Weg mit den Blockaden

Es gibt viele spirituelle Angebote. Es sind wohl viele bereit, sich zu ändern. Lässt sich das nicht nutzen?
Wo aber Gefahr ist, wächst / Das Rettende auch“, heißt es bei Hölderlin. Was die Kriege und Krisen der heutigen Welt angeht, hat man da allerdings seine Zweifel und fragt sich schon, warum es (das Rettende) sich dabei so viel Zeit lässt. Oder ob man es vielleicht nur nicht gründlich genug sucht?
Im größeren, kosmischen Sinne boomen Rettungsversprechen derzeit ja durchaus. Fast täglich erreichen mich digitale Einladungen zu spirituellen Online-Kongressen, Yoga-Retreats, Chakrenreinigungen, Reisen in die eigenen Zellen, Meditationen, Herzöffnungen, Ernährungskursen, Traumaauflösung und anderen Möglichkeiten, sich energetisch besserzustellen. Wobei ich da prinzipiell sehr aufgeschlossen und nicht ohne Grund im Beuteschema der Verteiler bin.
Aber so gut es sich im Einzelnen anfühlen mag, trotz Klimakrise, Artensterben, Kriegsgeschehen, sozialer Ungerechtigkeit und körperlichen Abnutzungserscheinungen ab und zu bewusst durchzuatmen und die Welt wenigstens im eigenen Innersten zusammenzuhalten, so wahrscheinlich ist es, dass dies an der gesellschaftlichen und politischen Lage unmittelbar nichts ändert. Der Marsch durch die Institutionen ist durch Atemtechnik nicht zu ersetzen. Andererseits habe ich diesen ja auch ohne Pranayama bisher nicht angetreten.
Und das ist nicht der einzige gedankliche Knoten der durch reichhaltigste Angebote ungemein verbreiterten Sinnsuche und Innerlichkeit dieser Tage. Wobei das Gedankliche in diesen Welten ja als Blockade gesehen wird, die es aufzulösen gilt zugunsten der Gefühle und frei fließenden Energie.
Gedacht wird natürlich trotzdem und letztlich vor allem an sich selbst. Auch im Flugzeug gilt zwar, dass bei Druckabfall in der Kabine erst die eigene Atemmaske aufzusetzen ist. Doch in der Sphäre des Geistigen ergibt sich aus der energetischen „Verbundenheit“ des Praktizierenden auch in zweiter Linie kein praktischer Nutzen für jene, die sich nicht ohnehin auf gleichem Weg befinden. Will sagen: Die Überwindung des Egos dient im Wesentlichen dem Einzelnen.
Aus all dem folgt für mich nicht, dass der Markt des Spirituellen etwa gesellschaftlich schädlich wäre.
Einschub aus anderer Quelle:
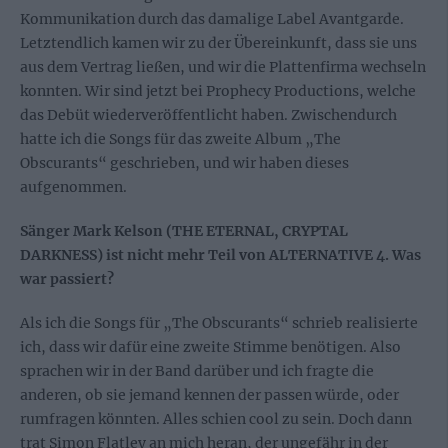
Kommunikation durch das damalige Label Avantgarde.
Letztendlich kamen wir zu der Übereinkunft, dass sie uns
aus dem Vertrag ließen, und wir die Plattenfirma wechseln
konnten. Wir sind jetzt bei Prophecy Productions, welche
das Debüt wiederveröffentlicht haben. Zwischendurch
hatte ich die Songs für das zweite Album „The
Obscurants“ geschrieben, und wir haben dieses
aufgenommen.
Sänger Mark Kelson (THE ETERNAL, CRYPTAL
DARKNESS) ist nicht mehr Teil von ALTERNATIVE 4. Was
war passiert?
Als ich die Songs für „The Obscurants“ schrieb realisierte
ich, dass wir dafür eine zweite Stimme benötigen. Also
sprachen wir in der Band darüber und ich fragte die
anderen, ob sie jemand kennen der passen würde, oder
rumfragen könnten. Alles schien cool zu sein. Doch dann
trat Simon Flatley an mich heran, der ungefähr in der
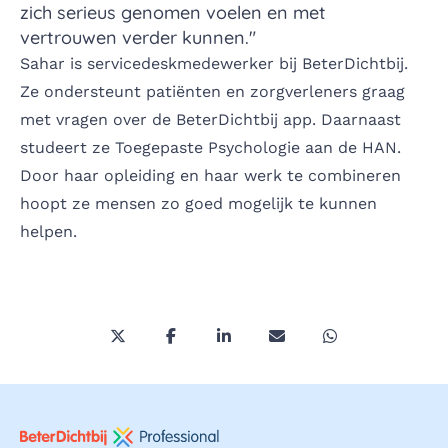
zich serieus genomen voelen en met
vertrouwen verder kunnen."
Sahar is servicedeskmedewerker bij BeterDichtbij.
Ze ondersteunt patiënten en zorgverleners graag
met vragen over de BeterDichtbij app. Daarnaast
studeert ze Toegepaste Psychologie aan de HAN.
Door haar opleiding en haar werk te combineren
hoopt ze mensen zo goed mogelijk te kunnen
helpen.
Deel deze pagina via Twitter/X
Deel deze pagina op Facebook
Deel deze pagina op LinkedI
Deel deze pagina via 
Deel deze pagi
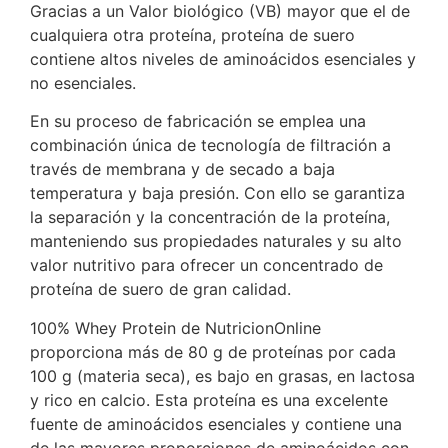
Gracias a un Valor biológico (VB) mayor que el de
cualquiera otra proteína, proteína de suero
contiene altos niveles de aminoácidos esenciales y
no esenciales.
En su proceso de fabricación se emplea una
combinación única de tecnología de filtración a
través de membrana y de secado a baja
temperatura y baja presión. Con ello se garantiza
la separación y la concentración de la proteína,
manteniendo sus propiedades naturales y su alto
valor nutritivo para ofrecer un concentrado de
proteína de suero de gran calidad.
100% Whey Protein de NutricionOnline
proporciona más de 80 g de proteínas por cada
100 g (materia seca), es bajo en grasas, en lactosa
y rico en calcio. Esta proteína es una excelente
fuente de aminoácidos esenciales y contiene una
de las mayores proporciones de aminoácidos con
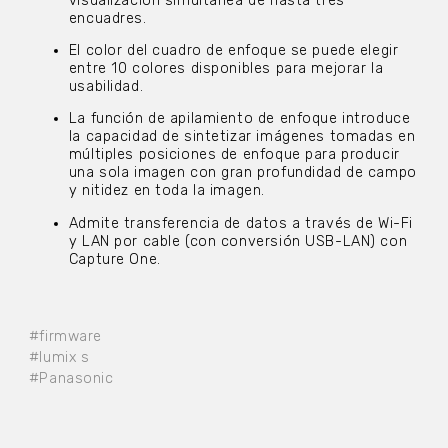
visualización simultánea de hasta tres
encuadres.
El color del cuadro de enfoque se puede elegir
entre 10 colores disponibles para mejorar la
usabilidad.
La función de apilamiento de enfoque introduce
la capacidad de sintetizar imágenes tomadas en
múltiples posiciones de enfoque para producir
una sola imagen con gran profundidad de campo
y nitidez en toda la imagen.
Admite transferencia de datos a través de Wi-Fi
y LAN por cable (con conversión USB-LAN) con
Capture One.
#firmware
#lumix s
#Panasonic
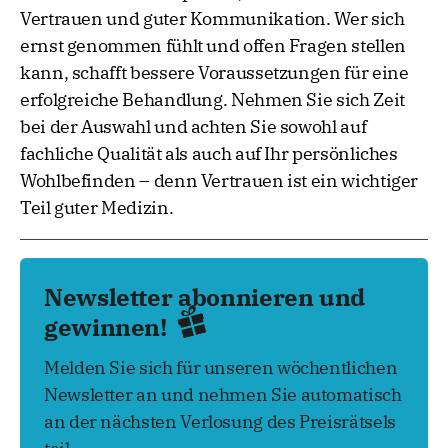
Vertrauen und guter Kommunikation. Wer sich
ernst genommen fühlt und offen Fragen stellen
kann, schafft bessere Voraussetzungen für eine
erfolgreiche Behandlung. Nehmen Sie sich Zeit
bei der Auswahl und achten Sie sowohl auf
fachliche Qualität als auch auf Ihr persönliches
Wohlbefinden – denn Vertrauen ist ein wichtiger
Teil guter Medizin.
Newsletter abonnieren und
gewinnen!
Melden Sie sich für unseren wöchentlichen
Newsletter an und nehmen Sie automatisch
an der nächsten Verlosung des Preisrätsels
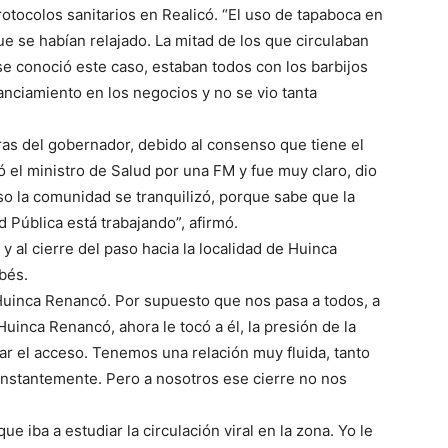
rotocolos sanitarios en Realicó. “El uso de tapaboca en
que se habían relajado. La mitad de los que circulaban
 se conoció este caso, estaban todos con los barbijos
anciamiento en los negocios y no se vio tanta
ras del gobernador, debido al consenso que tiene el
 el ministro de Salud por una FM y fue muy claro, dio
eso la comunidad se tranquilizó, porque sabe que la
d Pública está trabajando”, afirmó.
s y al cierre del paso hacia la localidad de Huinca
bés.
Huinca Renancó. Por supuesto que nos pasa a todos, a
inca Renancó, ahora le tocó a él, la presión de la
rar el acceso. Tenemos una relación muy fluida, tanto
onstantemente. Pero a nosotros ese cierre no nos
ue iba a estudiar la circulación viral en la zona. Yo le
Mir sind innere Bilder allemal lieber als pixelproduzierende Algorithmen mit Call-to-action-Buttons. An eskapistischen Strategien hat der moderne Alltag - weiß Buddha oder die innere Göttin - viel Bedenklicheres zu bieten.
Aber das anschwellende Angebot verweist ja auf ein beträchtliches Potenzial erfreulicher Veränderungsbereitschaft. Echte Menschen machen sich daran, ihre Lebensgewohnheiten zu überprüfen, wollen dazulernen und freuen sich darüber! Das müsste sich zur Rettung im Sinne Hölderlins am Ende doch irgendwie nutzen lassen!
Himmelstrebende Heerscharen hier unter uns, die zungengereinigt, entgiftet, energetisiert und mit mantrengestärkten Herzzentren sich zu einem diesseitigen Einsatz doch bereit finden müssten! Tatsächlich scheinen wohl auch die ältesten Seelen nach den Morgenritualen mit ihren veganen Snacks einfach in Büros zu verschwinden, wo sie keine neuen Gesellschaftsordnungen, sondern bestenfalls weitere Workshops ersinnen.
Ist die Gefahr vielleicht noch nicht groß genug? Oder dämmert das Rettende aus anderer Richtung? Ich setze die teilnehmende Beobachtung vorsichtshalber fort, halte mein drittes Auge offen und channele Ihnen, wenn ich mehr weiß.
Petra Kohse ist Theaterwissenschaftlerin, Buchautorin und Heilpraktikerin für Psychotherapie.